Yeshua and the Feast of Tabernacles: Part Three
February 25, 2006
By Sue Towne
We have been looking at the Feast of Tabernacles (Sukkot) for the purpose of connecting it to the life of Yeshua. As we make this connection, we will see why this particular biblical festival should be important in the lives of believers in Yeshua today.

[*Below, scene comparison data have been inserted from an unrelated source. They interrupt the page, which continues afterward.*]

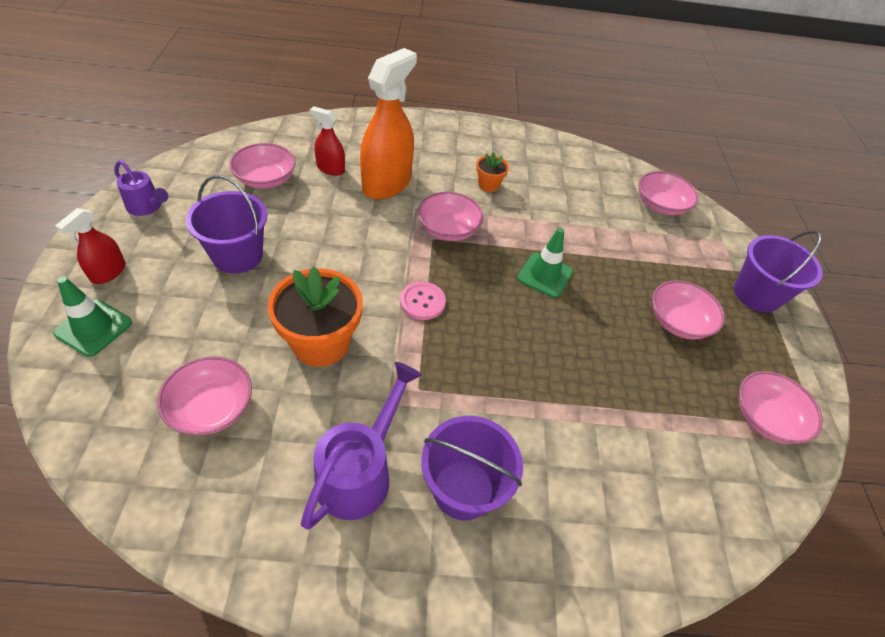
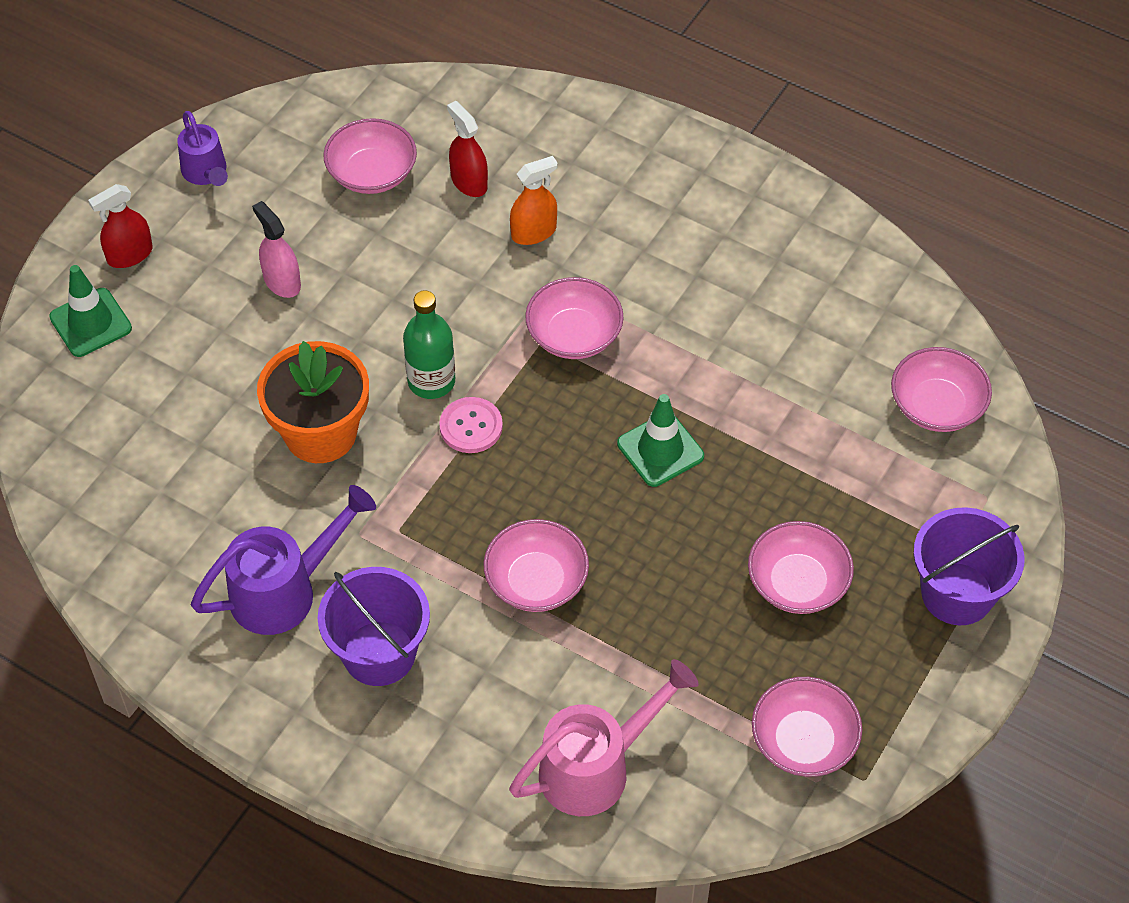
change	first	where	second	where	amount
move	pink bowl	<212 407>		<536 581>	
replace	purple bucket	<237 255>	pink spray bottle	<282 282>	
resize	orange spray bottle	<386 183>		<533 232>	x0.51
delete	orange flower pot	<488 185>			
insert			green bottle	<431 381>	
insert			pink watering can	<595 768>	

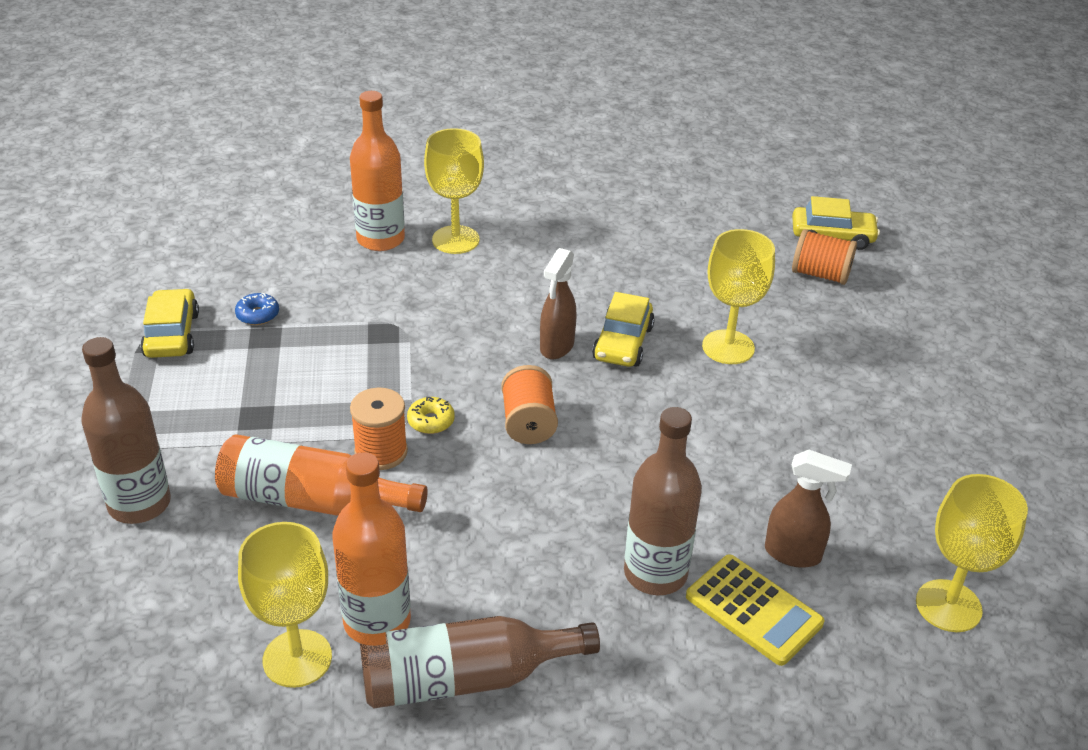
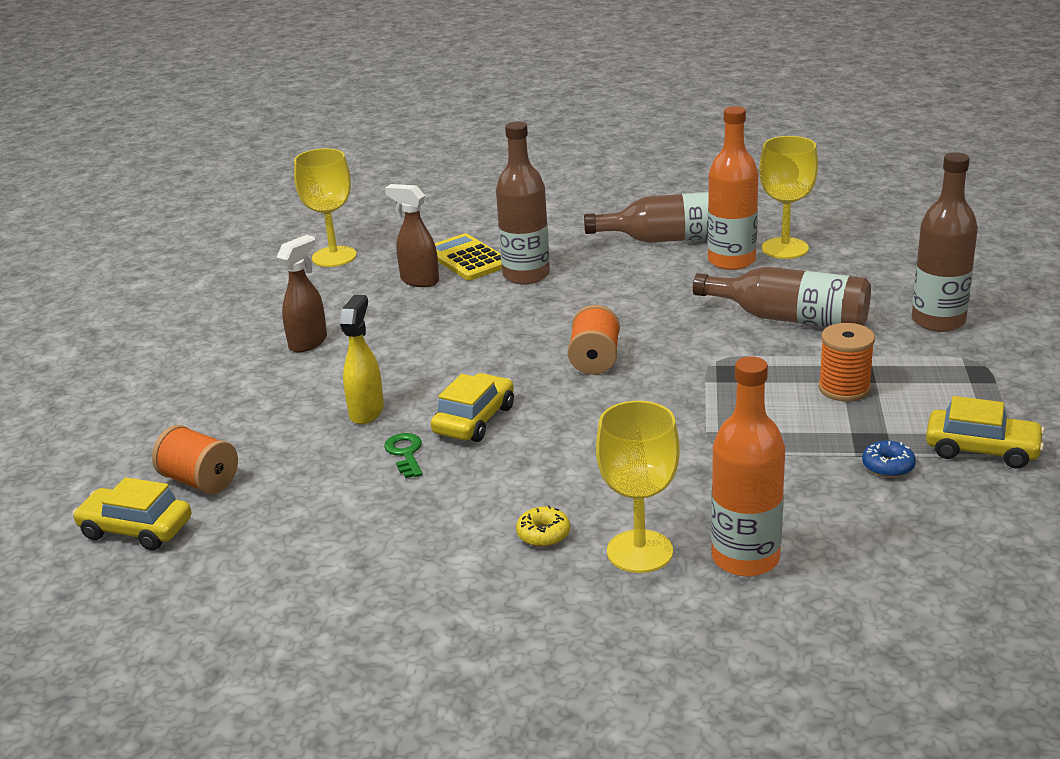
change	first	where	second	where	amount
rotate	yellow car	<172 334>		<982 450>	75 degrees counterclockwise
recolor	orange bottle	<312 500>	brown bottle	<790 318>	
move	orange spool	<381 452>		<844 388>	
move	yellow donut	<431 421>		<543 534>	
move	brown spray bottle	<556 347>		<308 342>	
replace	yellow goblet	<728 347>	yellow spray bottle	<367 411>	
insert			green key	<405 453>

Let’s pick up from where we left off last week. Remember I said that thanksgiving and harvest were important themes at Sukkot? Sukkot is a time of thanking God for this year’s harvest but also for looking ahead to the next year’s harvest.
When we stopped last week we were about to look at the daily Temple ritual performed during Sukkot.
Picture this then. White-robed priests, choirs and trumpeters fill the Temple court where sacrifices were performed. Men dance with joy as the choir and the worshippers waving tree branches sing the Psalms of Ascent (Psalms 113-118).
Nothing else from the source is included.